Hibatullah Akhundzada (b. 1961) is a political and religious leader who is the third Supreme Commander of the Taliban and the Islamic Emirate of Afghanistan. He was given the title Emir-al-Mumineen (Commander of the Faithful) by Taliban which is also the title which his two predecessors had carried.
From the Kandahar province, Akhundzada belongs to the Noorzai tribe. Akhundzada has lived in Afghanistan and Pakistan for many years.
Ahundzada is well-known for his fatwas on Taliban matters. He served as the head of the Sharia courts of the Islamic Emirate of Afghanistan. Unlike many Taliban leaders, Akhundzada is more of a religious leader than a military leader. In May 2016, Akhundzada was elected as the leader of the Taliban, following the killing of the previous leader, Akhtar Mansour, in a drone strike.
Akhundzada was born in 1961 in the Panjwayi district of Kandahar Province in the Kingdom of Afghanistan. A Pashtun, he belongs to the Noorzai clan or tribe. His first name, Hibatullah, means "gift from God" in Arabic. His father, Muhammad Akhund, was a religious scholar as well as the imam of their village mosque. Not owning any land or orchards of their own, the family depended on what the congregation paid his father in cash or in a portion of their crops. Akhundzada studied under his father. The family migrated to Quetta after the Soviet invasion. Akhundzada leads a number of madrasas, or religious schools, in Pakistan's southwestern Balochistan province.
In the 1980s, Akhundzada was involved in the resistance against the Soviet military campaign in Afghanistan. In 1994, he became one of the early members of the Taliban. After Farah Province was captured by the Taliban, Akhundzada was put in charge of fighting crime in the area. Later, he was appointed as the head of Taliban's military court in eastern Nangarhar province. Akhundzada also served as the deputy head of the Supreme Court. When the Taliban captured the capital Kabul in 1996, Akhundzada was appointed as a member of the Department of the Promotion of Virtue and the Prevention of Vice. He later moved to Kandahar and was put in charge of the training of 100,000 students at Jihadi Madrasa, a seminary.

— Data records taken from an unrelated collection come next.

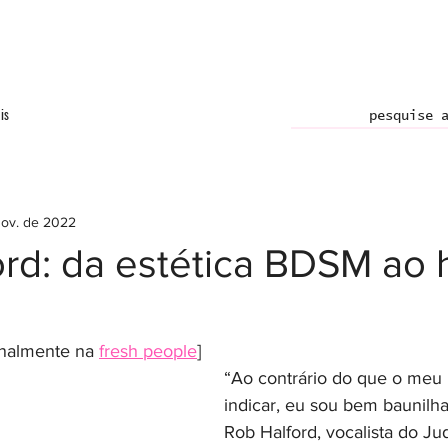
is
nov. de 2022
ord: da estética BDSM ao
inalmente na 
fresh people
]
“Ao contrário do que o meu 
indicar, eu sou bem baunilha
Rob Halford, vocalista do Ju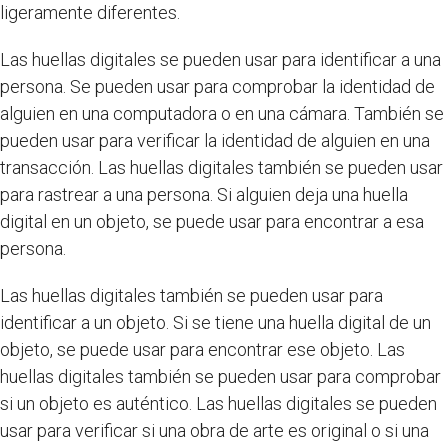
ligeramente diferentes.
Las huellas digitales se pueden usar para identificar a una
persona. Se pueden usar para comprobar la identidad de
alguien en una computadora o en una cámara. También se
pueden usar para verificar la identidad de alguien en una
transacción. Las huellas digitales también se pueden usar
para rastrear a una persona. Si alguien deja una huella
digital en un objeto, se puede usar para encontrar a esa
persona.
Las huellas digitales también se pueden usar para
identificar a un objeto. Si se tiene una huella digital de un
objeto, se puede usar para encontrar ese objeto. Las
huellas digitales también se pueden usar para comprobar
si un objeto es auténtico. Las huellas digitales se pueden
usar para verificar si una obra de arte es original o si una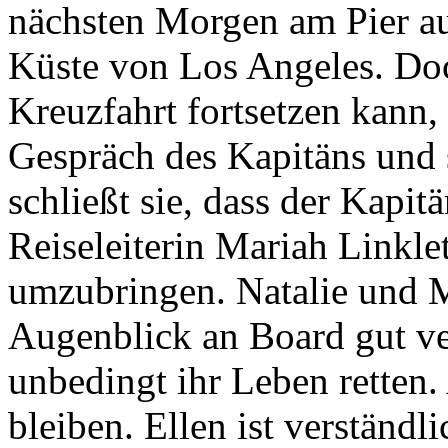
nächsten Morgen am Pier auf
Küste von Los Angeles. Doch
Kreuzfahrt fortsetzen kann, 
Gespräch des Kapitäns und 
schließt sie, dass der Kapit
Reiseleiterin Mariah Linklett
umzubringen. Natalie und M
Augenblick an Board gut ve
unbedingt ihr Leben retten.
bleiben. Ellen ist verständl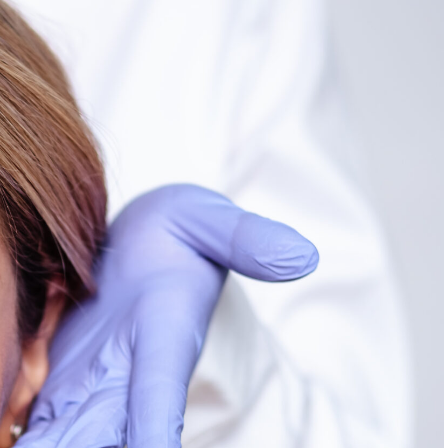
kler og nerver forhindres.
orsvinder helt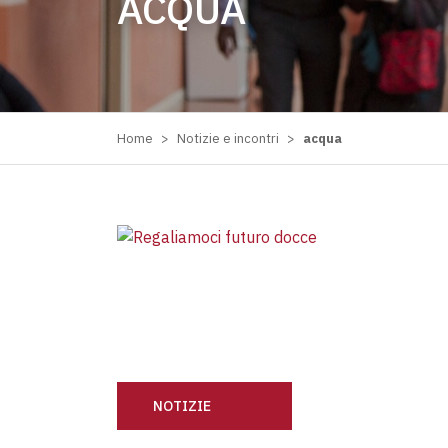
ACQUA
Home
>
Notizie e incontri
>
acqua
NOTIZIE
REGALIAMOCI FUTURO: PRONTE LE NUOVE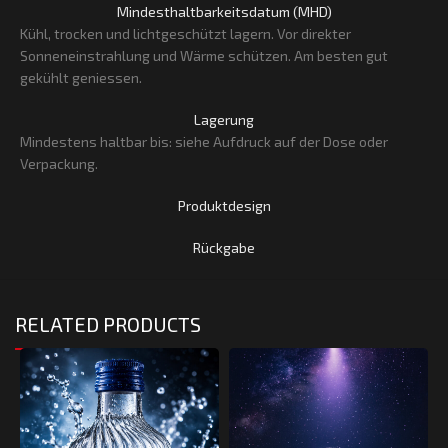
Mindesthaltbarkeitsdatum (MHD)
Kühl, trocken und lichtgeschützt lagern. Vor direkter
Sonneneinstrahlung und Wärme schützen. Am besten gut
gekühlt geniessen.
Lagerung
Mindestens haltbar bis: siehe Aufdruck auf der Dose oder
Verpackung.
Produktdesign
Rückgabe
RELATED PRODUCTS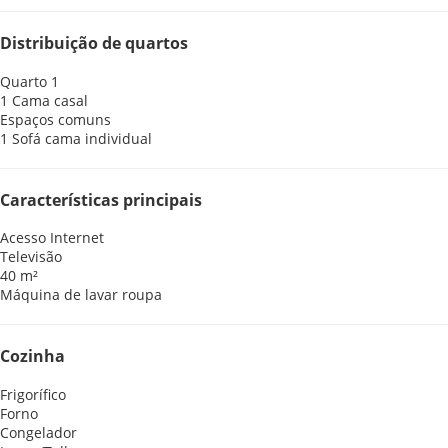
Distribuição de quartos
Quarto 1
1 Cama casal
Espaços comuns
1 Sofá cama individual
Características principais
Acesso Internet
Televisão
40 m²
Máquina de lavar roupa
Cozinha
Frigorífico
Forno
Congelador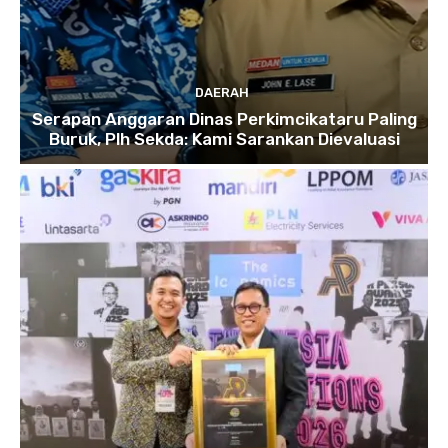
DAERAH
Serapan Anggaran Dinas Perkimcikataru Paling
Buruk, Plh Sekda: Kami Sarankan Dievaluasi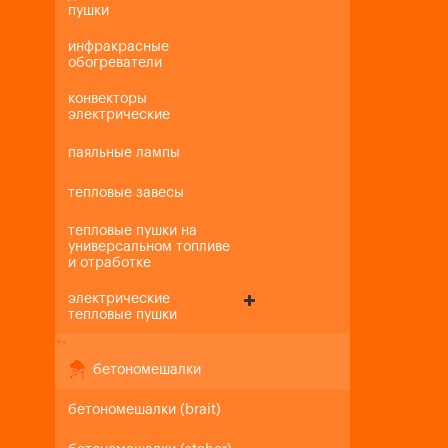
пушки
инфракрасные
обогреватели
конвекторы
электрические
паяльные лампы
тепловые завесы
тепловые пушки на
универсальном топливе
и отработке
электрические
тепловые пушки
+
-
бетономешалки
бетономешалки (brait)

After the US-led coalition in 2001, Akhundzada became the head of the group's council of religious scholars. Akhundzada was later appointed as Chief Justice of the Sharia Courts of the Islamic Emirate of Aghanistan. Akhundzada also became the advisor of Mullah Omar. Rather than a military commander, he has a reputation as a religious leader who was responsible for issuing most of the Taliban's fatwas and settling religious issues among members of the Taliban. Both Mullah Omar and Mullah Mansour are known to have consulted Akhundzada on matters of fatwa.
Akhundzada is believed to have lived in Afghanistan throughout the 2001–2016 period with no travel record, though he has close ties with the Quetta-based Taliban Shura. After his promotion to deputy leader of the Taliban in 2015, Akhundzada put in place a system under which a commission would be formed under the shadow governor in every province that could investigate abusive commanders or fighters, according to Mullah Abdul Bari, a Taliban commander in Helmand.

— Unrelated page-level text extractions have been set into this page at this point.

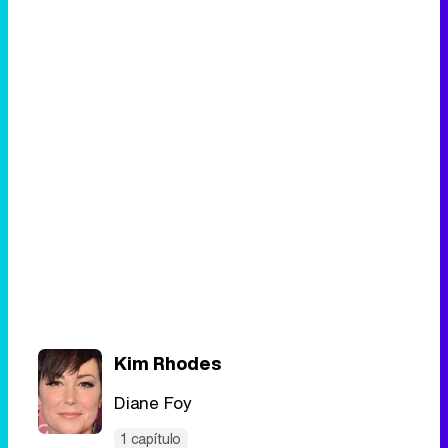
Kim Rhodes
Diane Foy
1 capítulo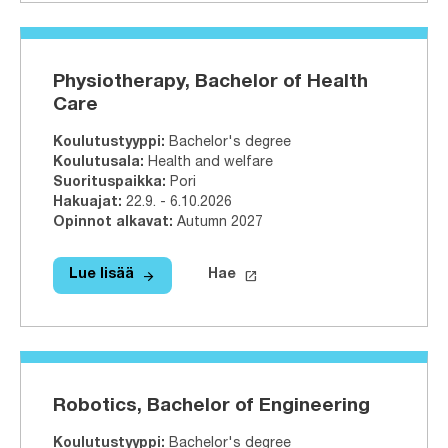
Physiotherapy, Bachelor of Health
Care
Koulutustyyppi
:
Bachelor's degree
Koulutusala
:
Health and welfare
Suorituspaikka
:
Pori
Hakuajat
:
22.9. - 6.10.2026
Opinnot alkavat
:
Autumn 2027
arrow_forward
launch
Lue lisää
Hae
Lue lisää
Physiotherapy, Bachelor of Health C
Hae tähän tutkinto-ohjelmaa
Robotics, Bachelor of Engineering
Koulutustyyppi
:
Bachelor's degree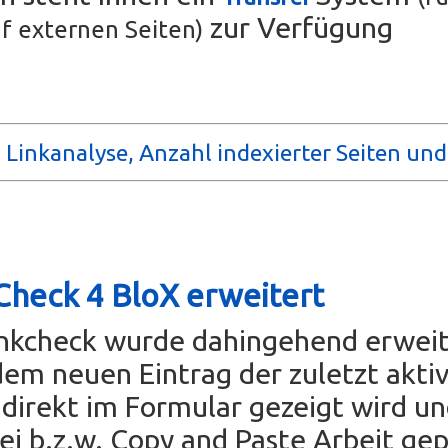
zur Verfügung
f externen Seiten)
 Linkanalyse, Anzahl indexierter Seiten un
Check 4 BloX erweitert
inkcheck wurde dahingehend erweit
dem neuen Eintrag der zuletzt akti
direkt im Formular gezeigt wird u
rei b.z.w. Copy and Paste Arbeit ge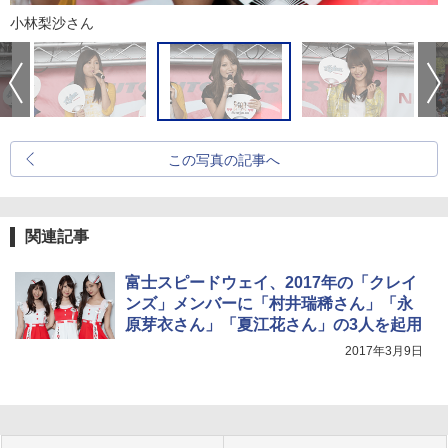
小林梨沙さん
この写真の記事へ
関連記事
富士スピードウェイ、2017年の「クレイ
ンズ」メンバーに「村井瑞稀さん」「永
原芽衣さん」「夏江花さん」の3人を起用
2017年3月9日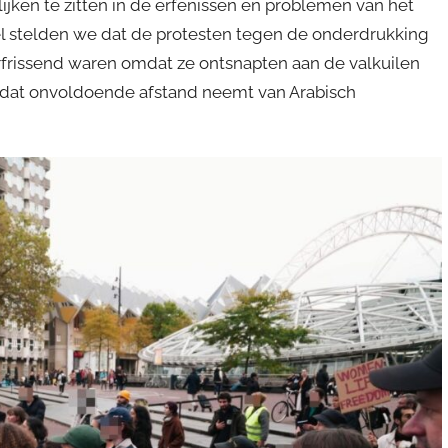
lijken te zitten in de erfenissen en problemen van het
kel stelden we dat de protesten tegen de onderdrukking
rfrissend waren omdat ze ontsnapten aan de valkuilen
me dat onvoldoende afstand neemt van Arabisch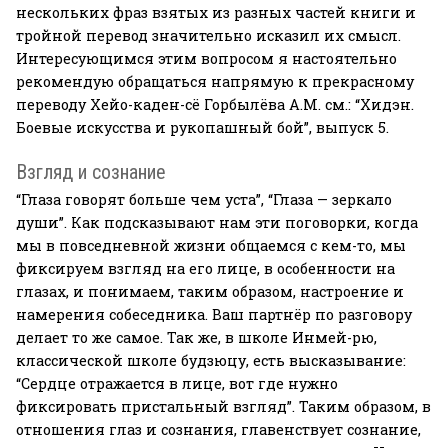
нескольких фраз взятых из разных частей книги и
тройной перевод значительно исказил их смысл.
Интересующимся этим вопросом я настоятельно
рекомендую обращаться напрямую к прекрасному
переводу Хейо-каден-сё Горбылёва А.М. см.: “Хидэн.
Боевые искусства и рукопашный бой”, выпуск 5.
Взгляд и сознание
“Глаза говорят больше чем уста”, “Глаза — зеркало
души”. Как подсказывают нам эти поговорки, когда
мы в повседневной жизни общаемся с кем-то, мы
фиксируем взгляд на его лице, в особенности на
глазах, и понимаем, таким образом, настроение и
намерения собеседника. Ваш партнёр по разговору
делает то же самое. Так же, в школе Инмей-рю,
классической школе будзюцу, есть высказывание:
“Сердце отражается в лице, вот где нужно
фиксировать пристальный взгляд”. Таким образом, в
отношения глаз и сознания, главенствует сознание,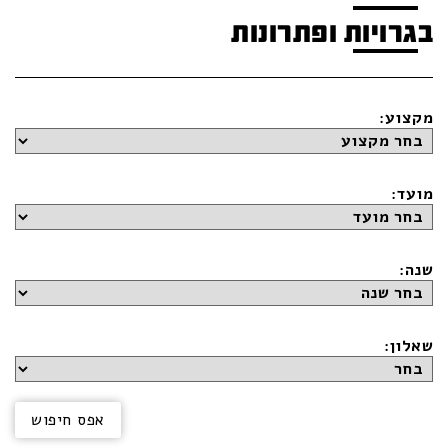
בגרויות ופתרונות
מקצוע:
מועד:
שנה:
שאלון: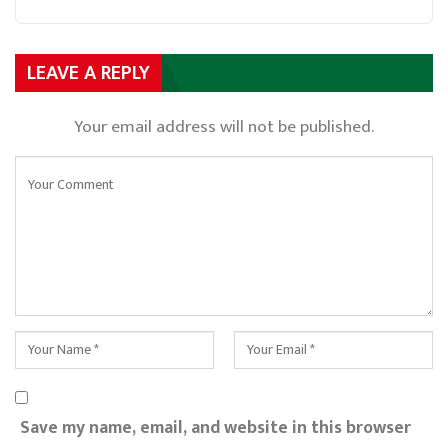
LEAVE A REPLY
Your email address will not be published.
Save my name, email, and website in this browser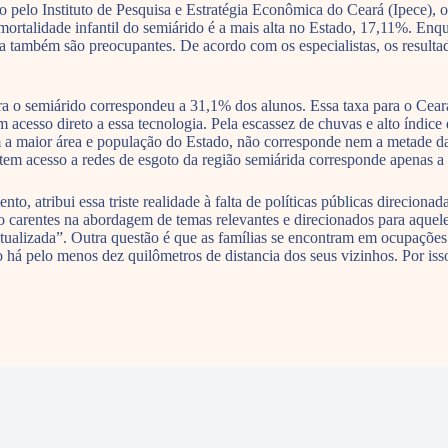
pelo Instituto de Pesquisa e Estratégia Econômica do Ceará (Ipece), o
 mortalidade infantil do semiárido é a mais alta no Estado, 17,11%. En
ia também são preocupantes. De acordo com os especialistas, os resulta
ra o semiárido correspondeu a 31,1% dos alunos. Essa taxa para o Cear
acesso direto a essa tecnologia. Pela escassez de chuvas e alto índice 
a maior área e população do Estado, não corresponde nem a metade da
tem acesso a redes de esgoto da região semiárida corresponde apenas a 
, atribui essa triste realidade à falta de políticas públicas direciona
o carentes na abordagem de temas relevantes e direcionados para aquele
tualizada”. Outra questão é que as famílias se encontram em ocupações d
o há pelo menos dez quilômetros de distancia dos seus vizinhos. Por isso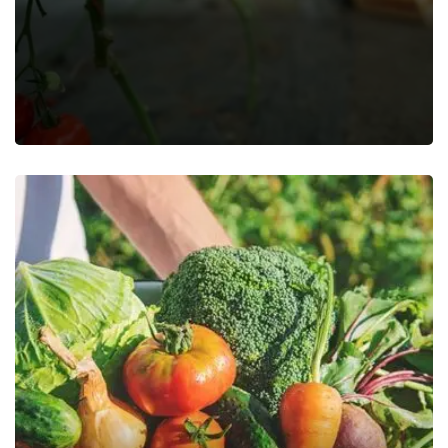
Organic Tomato Farm
Food
Organic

Akhundzada was appointed as the Taliban supreme commander on 25 May 2016 as the replacement for Mullah Akhtar Mansour. Akhundzada was previously a deputy for Mansour. Mohammad Yaqoob and Sirajuddin Haqqani both worked as Akhundzada's deputies. According to sources from the Taliban, Mansour had already named Akhundzada as his successor in his will. Mullahs Abdul Razaq Akhund and Abdul Sata Akhund pledged their support to Akhundzada in December 2016.
Yousef Ahmadi, one of the Taliban's main spokesmen, stated on 20 July 2017 that Akhundzada's son Abdur Rahman was killed while carrying out a suicide attack on an Afghan military base in Gereshk in Helmand Province. An Afghan government official said that they were investigating the incident but could not confirm if Rahman was killed.
In May 2021, Akhundzada invited Afghan people to call for the withdrawal of the United States forces and for the development of an Islamic state. In August 2021, forces under Akhundzada's nominal command began a general offensive seeking to achieve a final victory in the war. During the leadership of Akhundzada, the United States troops withdrew, and the Taliban gained control of Kabul. On August,18, 2021 it was announced that based on the general amnesty issued by Akhundzada, “it was decided to release political detainees from all prisons of Afghanistan”. By that time, the Taliban had already taken control of key prisons across the country and freed thousands of inmates, including ISIS fighters, Al-Qaeda members and senior Taliban figures.